Furthermore, I’ve added a prior on the parameters β to regularize the mannequin, particularly helpful for the Poisson mannequin for which there’s few observations due to the zero inflation. I’ve assumed a Regular prior, therefore the L2 regularization phrases added to the loss perform. I’ve assumed two completely different priors, one on the β for the Bernoulli mannequin and one on the β for the Poisson mannequin, therefore the 2 α hyper parameters, famous as alpha_b and alpha_p attributes within the mannequin. I’ve optimized these values by the use of a hyper parameter optimization.
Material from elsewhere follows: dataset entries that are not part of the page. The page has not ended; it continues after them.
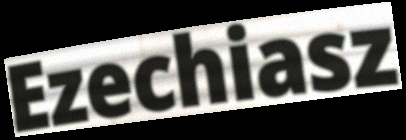
Ezechiasz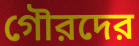
গৌরদের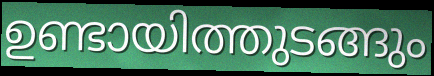
ഉണ്ടായിത്തുടങ്ങും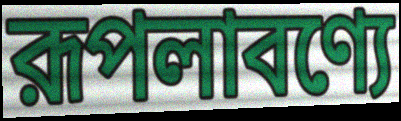
রূপলাবণ্যেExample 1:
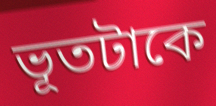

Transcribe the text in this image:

I created a category that inherits from scikit-learn’s BaseEstimator
. The Python implementation of the loss perform is proven beneath (carried out throughout the class, therefore the self
argument):
def _loss(self, beta: np.ndarray, X: np.ndarray, y: np.ndarray) -> float:
n_feat = X.form[1]
# break up beta into two elements: one for bernoulli p and one for poisson lambda
beta_p = beta[:n_feat]
beta_lam = beta[n_feat:]
# get bernoulli p and poisson lambda
p = sigmoid.val(beta_p, X)
lam = exp.val(beta_lam, X)
# initialize detrimental log chance
out = 0
# y == 0
y_e0_mask = np.the place(y == 0)[0]
out += np.sum(-np.log((1 - p) + p * np.exp(-lam))[y_e0_mask])
# y > 0
y_gt0_mask = np.the place(y > 0)[0]
out += np.sum(-np.log(p)[y_gt0_mask])
out += np.sum(-xlogy(y, lam)[y_gt0_mask])
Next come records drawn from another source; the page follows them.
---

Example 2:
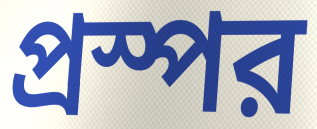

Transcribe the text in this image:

প্রস্পর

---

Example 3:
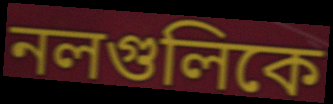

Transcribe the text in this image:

নলগুলিকে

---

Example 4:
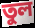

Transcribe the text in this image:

তুল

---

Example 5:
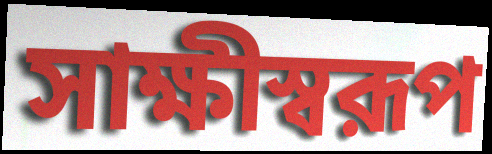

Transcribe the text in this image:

সাক্ষীস্বরূপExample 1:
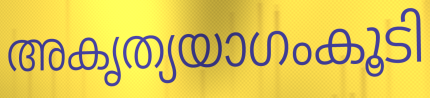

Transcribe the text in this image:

അകൃത്യയാഗംകൂടി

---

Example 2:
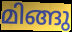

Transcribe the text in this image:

മിങ്ങു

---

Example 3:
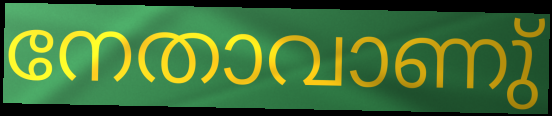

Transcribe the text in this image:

നേതാവാണു്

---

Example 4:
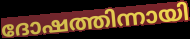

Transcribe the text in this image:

ദോഷത്തിന്നായി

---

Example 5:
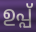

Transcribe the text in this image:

ഉപ്പ്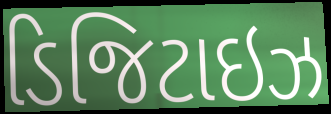
ડિજિટાઇઝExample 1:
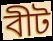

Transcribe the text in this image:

বীট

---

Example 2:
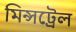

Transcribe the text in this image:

মিন্সট্রেল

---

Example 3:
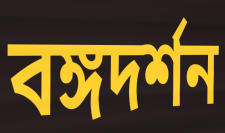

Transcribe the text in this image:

বঙ্গদর্শন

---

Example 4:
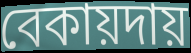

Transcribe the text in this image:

বেকায়দায়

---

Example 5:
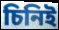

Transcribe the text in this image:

চিনিই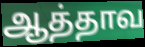
ஆத்தாவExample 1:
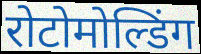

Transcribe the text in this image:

रोटोमोल्डिंग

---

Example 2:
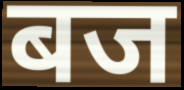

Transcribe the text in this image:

बज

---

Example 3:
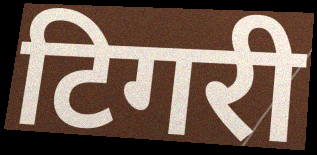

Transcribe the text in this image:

टिगरी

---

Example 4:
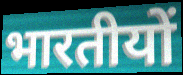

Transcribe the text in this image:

भारतीयों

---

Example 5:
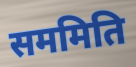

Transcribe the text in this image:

सममितिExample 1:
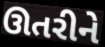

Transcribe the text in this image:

ઊતરીને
out += np.sum(lam[y_gt0_mask])
# prior
mask_b = np.ones_like(beta)
mask_b[n_feat:] = 0
mask_p = np.ones_like(beta)
mask_p[:n_feat] = 0
if self.fit_intercept:
mask_b[n_feat - 1] = 0
mask_p[2 * n_feat - 1] = 0
out += 0.5 * self.alpha_b * np.sum((beta * mask_b) ** 2)
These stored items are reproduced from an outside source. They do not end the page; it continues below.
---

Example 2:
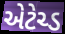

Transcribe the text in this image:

એટેચ્ડ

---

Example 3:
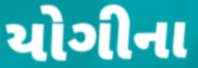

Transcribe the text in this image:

યોગીના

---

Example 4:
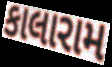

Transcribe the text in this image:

કાલારામ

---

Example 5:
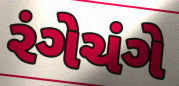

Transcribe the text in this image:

રંગેચંગેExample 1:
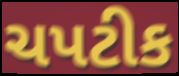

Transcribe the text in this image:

ચપટીક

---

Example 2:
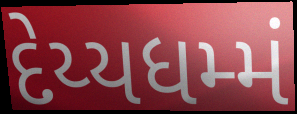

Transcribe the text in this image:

દેય્યધમ્મં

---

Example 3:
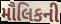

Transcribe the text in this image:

મૌલિકની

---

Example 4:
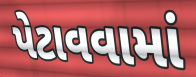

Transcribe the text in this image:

પેટાવવામાં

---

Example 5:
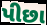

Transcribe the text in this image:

પીછાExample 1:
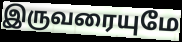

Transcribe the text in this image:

இருவரையுமே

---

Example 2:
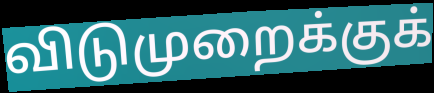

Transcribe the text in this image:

out += 0.5 * self.alpha_p * np.sum((beta * mask_p) ** 2)
return out
With a purpose to optimize the loss goal perform, I’ve additionally computed the jacobian of the loss.

The Python implementation is:
def _jac(self, beta: np.ndarray, X: np.ndarray, y: np.ndarray) -> np.ndarray:
n_feat = X.form[1]
# break up beta into two elements: one for bernoulli p and one for poisson lambda
beta_p = beta[:n_feat]
beta_lam = beta[n_feat:]
# get bernoulli p and poisson lambda
p = sigmoid.val(beta_p, X)
lam = exp.val(beta_lam, X)
# y == 0 & beta_p
jac_e0_p = np.expand_dims(
np.the place(
y == 0,
(1 - np.exp(-lam)) / ((1 - p) + p * np.exp(-lam)),
np.zeros_like(y),
),
axis=1,
) * sigmoid.jac(beta_p, X)
# y == 0 & beta_lam
jac_e0_lam = np.expand_dims(
np.the place(
y == 0,
p * np.exp(-lam) / ((1 - p) + p * np.exp(-lam)),
np.zeros_like(y),
),
axis=1,
) * exp.jac(beta_lam, X)
# y > 0 & beta_p
jac_gt0_p = np.expand_dims(
np.the place(y > 0, -1 / p, np.zeros_like(y)), axis=1
) * sigmoid.jac(beta_p, X)
# y > 0 & beta_lam
jac_gt0_lam = np.expand_dims(
np.the place(y > 0, 1 - y / lam, np.zeros_like(y)), axis=1
) * exp.jac(beta_lam, X)
# initialize jac
out = np.concatenate((jac_e0_p + jac_gt0_p, jac_e0_lam + jac_gt0_lam), axis=1)
# jac for prior
mask_b = np.ones_like(beta)
mask_b[n_feat:] = 0
mask_p = np.ones_like(beta)
mask_p[:n_feat] = 0
if self.fit_intercept:
mask_b[n_feat - 1] = 0
mask_p[2 * n_feat - 1] = 0
return (
np.sum(out, axis=0)
+ self.alpha_b * beta * mask_b
+ self.alpha_p * beta * mask_p
)
Sadly the loss perform isn’t convex, an area minima isn’t assured to be a worldwide minima. I’ve chosen the sunshine implementation of Broyden-Fletcher-Goldfarb-Shanno from scipy as a result of it’s quicker than the gradient descent strategies that I’ve examined.
res = decrease(
self._loss,
np.zeros(2 * n_feat),
args=(X, y),
jac=self._jac,
technique="L-BFGS-B",
)
All the class is coded on this file from the shared repo.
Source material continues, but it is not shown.